**Exercise objective**: The records below are to be transcribed exactly from their first line to the line that has "Document page, 1241x1754 pixels.", inclusive, with every picture omitted.
★ ★ ★
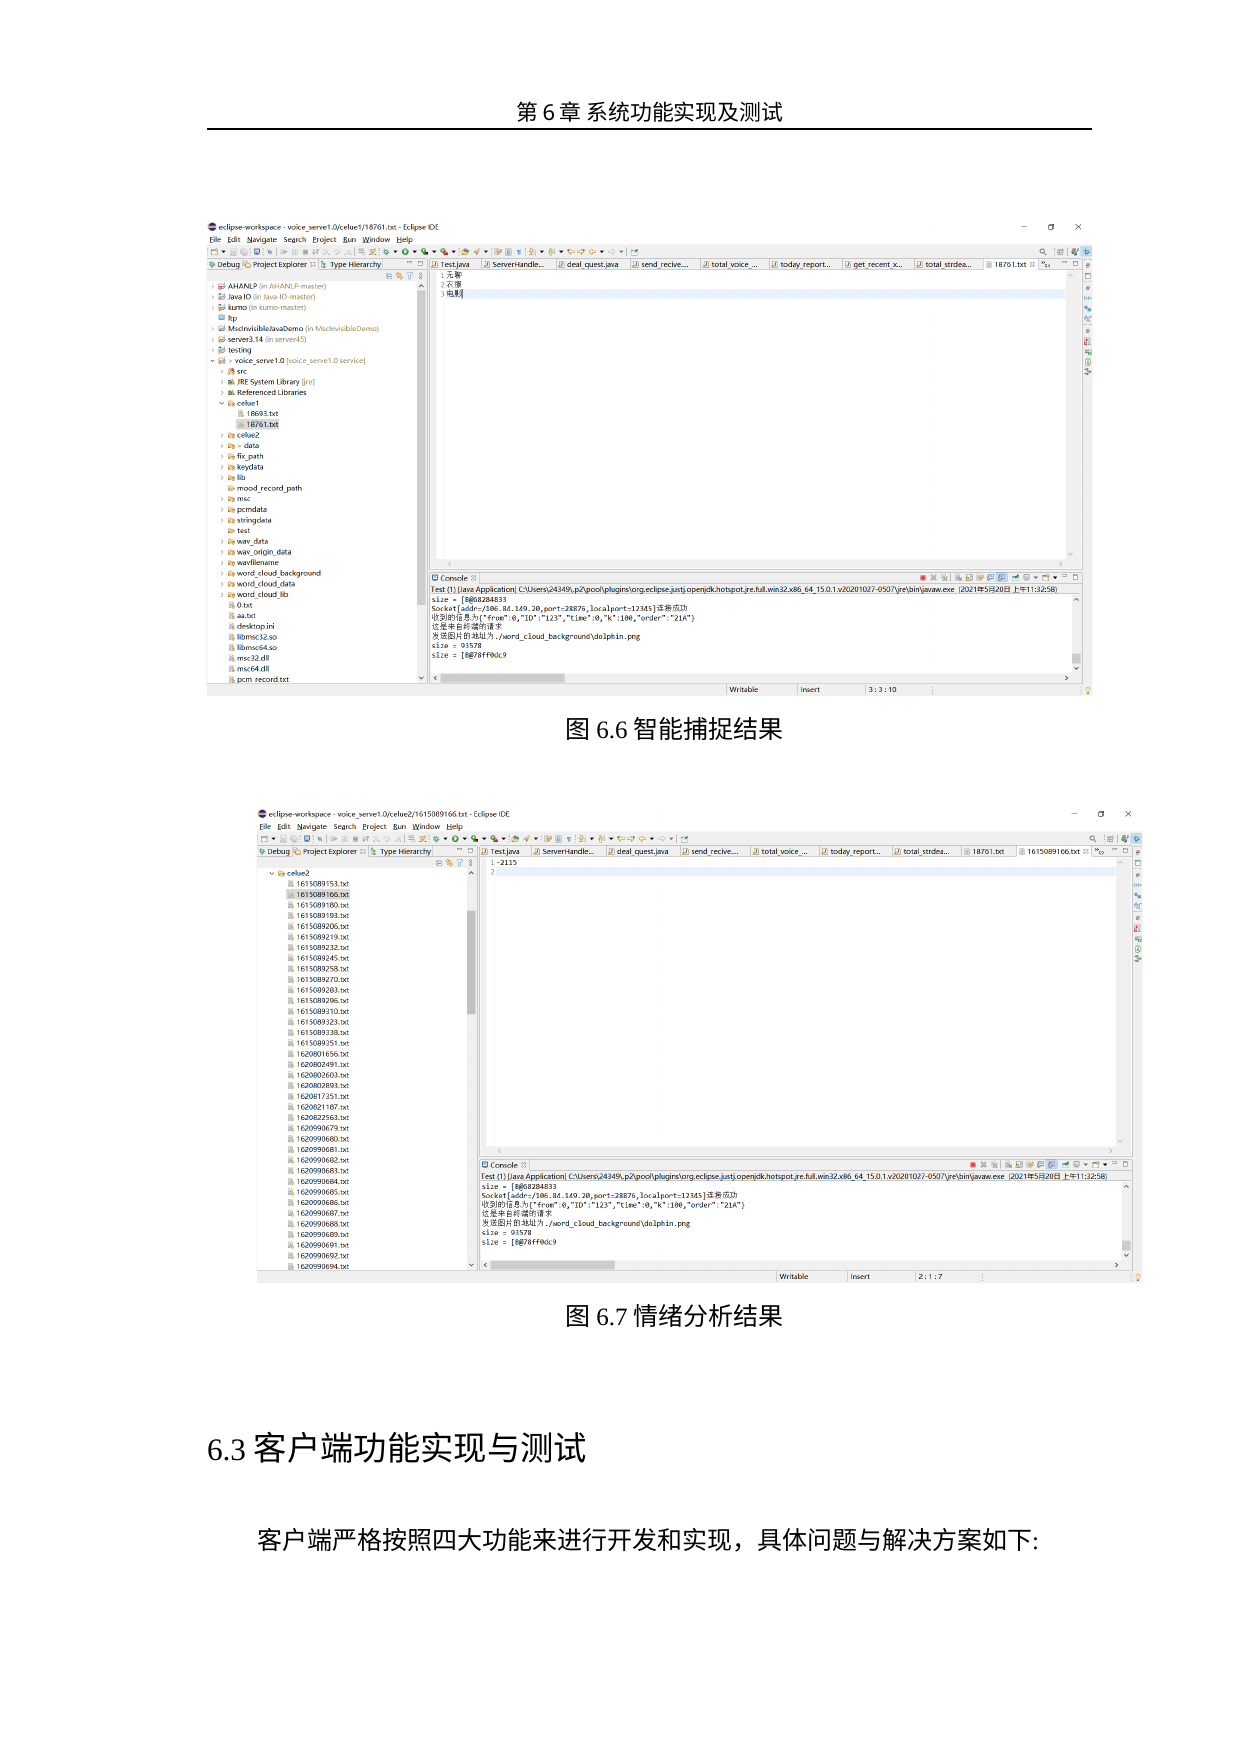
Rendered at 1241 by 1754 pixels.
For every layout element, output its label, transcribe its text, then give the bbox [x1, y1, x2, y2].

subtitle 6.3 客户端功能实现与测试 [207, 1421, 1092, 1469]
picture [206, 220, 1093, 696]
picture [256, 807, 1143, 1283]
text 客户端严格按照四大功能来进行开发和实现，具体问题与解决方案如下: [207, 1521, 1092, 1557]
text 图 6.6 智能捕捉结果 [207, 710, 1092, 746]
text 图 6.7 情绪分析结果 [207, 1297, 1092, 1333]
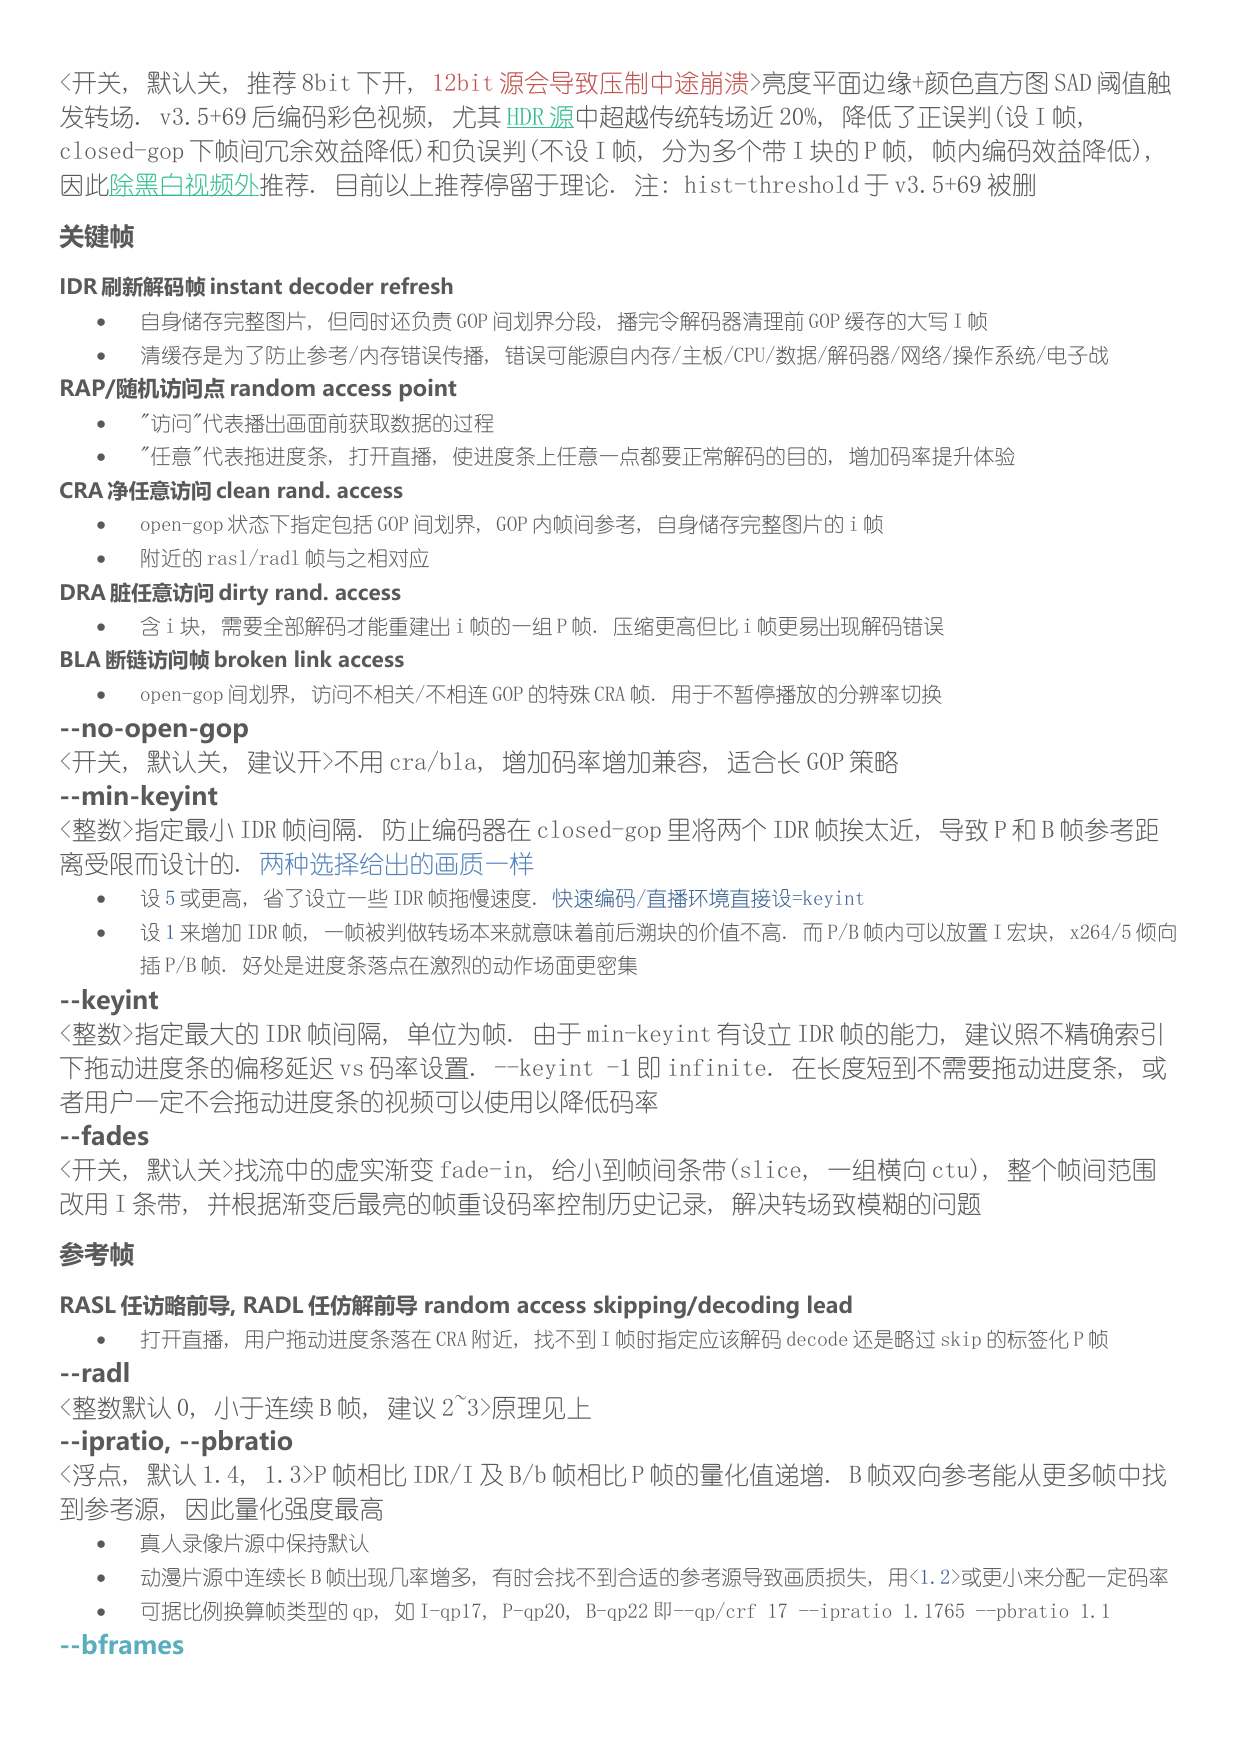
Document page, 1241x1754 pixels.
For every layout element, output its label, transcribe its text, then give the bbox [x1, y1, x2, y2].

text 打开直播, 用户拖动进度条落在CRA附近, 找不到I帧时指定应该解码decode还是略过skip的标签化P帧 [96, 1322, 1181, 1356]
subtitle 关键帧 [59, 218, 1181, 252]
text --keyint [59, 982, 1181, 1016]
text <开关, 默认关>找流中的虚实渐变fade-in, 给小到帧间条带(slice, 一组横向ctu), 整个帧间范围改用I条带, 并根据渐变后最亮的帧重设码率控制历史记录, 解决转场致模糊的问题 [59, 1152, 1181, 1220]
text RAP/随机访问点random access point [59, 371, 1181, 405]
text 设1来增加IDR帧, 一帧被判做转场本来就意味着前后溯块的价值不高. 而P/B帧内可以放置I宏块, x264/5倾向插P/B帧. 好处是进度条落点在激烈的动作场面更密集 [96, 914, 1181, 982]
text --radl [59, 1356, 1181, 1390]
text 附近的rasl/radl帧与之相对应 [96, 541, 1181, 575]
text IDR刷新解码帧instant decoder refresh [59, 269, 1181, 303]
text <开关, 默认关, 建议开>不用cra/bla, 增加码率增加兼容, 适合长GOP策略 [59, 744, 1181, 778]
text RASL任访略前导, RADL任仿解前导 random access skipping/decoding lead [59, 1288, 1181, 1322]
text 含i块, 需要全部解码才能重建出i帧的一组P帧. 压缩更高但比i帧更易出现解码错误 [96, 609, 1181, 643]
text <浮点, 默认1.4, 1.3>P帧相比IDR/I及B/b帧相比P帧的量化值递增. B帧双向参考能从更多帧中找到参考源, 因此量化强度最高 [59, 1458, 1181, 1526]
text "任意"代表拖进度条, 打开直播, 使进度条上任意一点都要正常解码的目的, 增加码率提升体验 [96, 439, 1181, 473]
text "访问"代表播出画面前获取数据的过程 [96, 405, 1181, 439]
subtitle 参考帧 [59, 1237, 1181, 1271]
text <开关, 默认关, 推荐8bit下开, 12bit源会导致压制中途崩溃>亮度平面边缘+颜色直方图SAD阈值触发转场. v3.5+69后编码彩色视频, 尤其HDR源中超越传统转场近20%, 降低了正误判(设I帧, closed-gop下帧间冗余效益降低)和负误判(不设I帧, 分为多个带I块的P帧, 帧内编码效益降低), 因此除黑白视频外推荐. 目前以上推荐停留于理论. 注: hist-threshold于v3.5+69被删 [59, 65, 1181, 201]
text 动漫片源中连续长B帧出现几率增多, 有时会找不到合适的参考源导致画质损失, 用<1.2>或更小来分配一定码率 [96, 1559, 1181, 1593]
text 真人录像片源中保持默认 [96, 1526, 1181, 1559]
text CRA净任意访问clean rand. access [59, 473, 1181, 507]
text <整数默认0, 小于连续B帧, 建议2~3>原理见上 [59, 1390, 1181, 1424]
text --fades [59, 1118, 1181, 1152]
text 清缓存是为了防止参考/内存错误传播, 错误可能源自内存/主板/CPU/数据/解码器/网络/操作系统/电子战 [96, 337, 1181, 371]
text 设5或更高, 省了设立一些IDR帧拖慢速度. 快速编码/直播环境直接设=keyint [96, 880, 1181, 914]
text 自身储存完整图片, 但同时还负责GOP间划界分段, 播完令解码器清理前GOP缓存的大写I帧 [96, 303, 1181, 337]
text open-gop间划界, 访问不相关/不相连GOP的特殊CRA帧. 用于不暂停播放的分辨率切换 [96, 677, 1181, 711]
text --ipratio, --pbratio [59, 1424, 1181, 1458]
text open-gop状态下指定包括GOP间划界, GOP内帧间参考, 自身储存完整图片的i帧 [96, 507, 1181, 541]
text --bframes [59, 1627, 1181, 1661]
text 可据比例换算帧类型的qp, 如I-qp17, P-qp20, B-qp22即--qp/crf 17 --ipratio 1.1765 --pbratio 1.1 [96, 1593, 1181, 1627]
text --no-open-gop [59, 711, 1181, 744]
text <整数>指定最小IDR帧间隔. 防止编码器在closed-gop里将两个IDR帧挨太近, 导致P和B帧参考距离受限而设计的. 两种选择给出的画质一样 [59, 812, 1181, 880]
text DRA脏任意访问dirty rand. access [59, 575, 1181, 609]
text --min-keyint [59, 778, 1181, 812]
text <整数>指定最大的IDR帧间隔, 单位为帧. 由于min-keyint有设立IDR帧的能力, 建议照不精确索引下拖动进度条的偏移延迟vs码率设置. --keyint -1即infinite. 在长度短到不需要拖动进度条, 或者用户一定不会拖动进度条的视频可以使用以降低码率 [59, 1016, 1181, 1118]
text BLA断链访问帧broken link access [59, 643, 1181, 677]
★ ★ ★
**Solution to the problem**:
Rendered at 1241 by 1754 pixels.
For every layout element, output its label, transcribe its text, then give the bbox [x1, y1, x2, y2].

subtitle 6.3 客户端功能实现与测试 [207, 1421, 1092, 1469]
picture [206, 220, 1093, 696]
picture [256, 807, 1143, 1283]
text 客户端严格按照四大功能来进行开发和实现，具体问题与解决方案如下: [207, 1521, 1092, 1557]
text 图 6.6 智能捕捉结果 [207, 710, 1092, 746]
text 图 6.7 情绪分析结果 [207, 1297, 1092, 1333]
Document page, 1241x1754 pixels.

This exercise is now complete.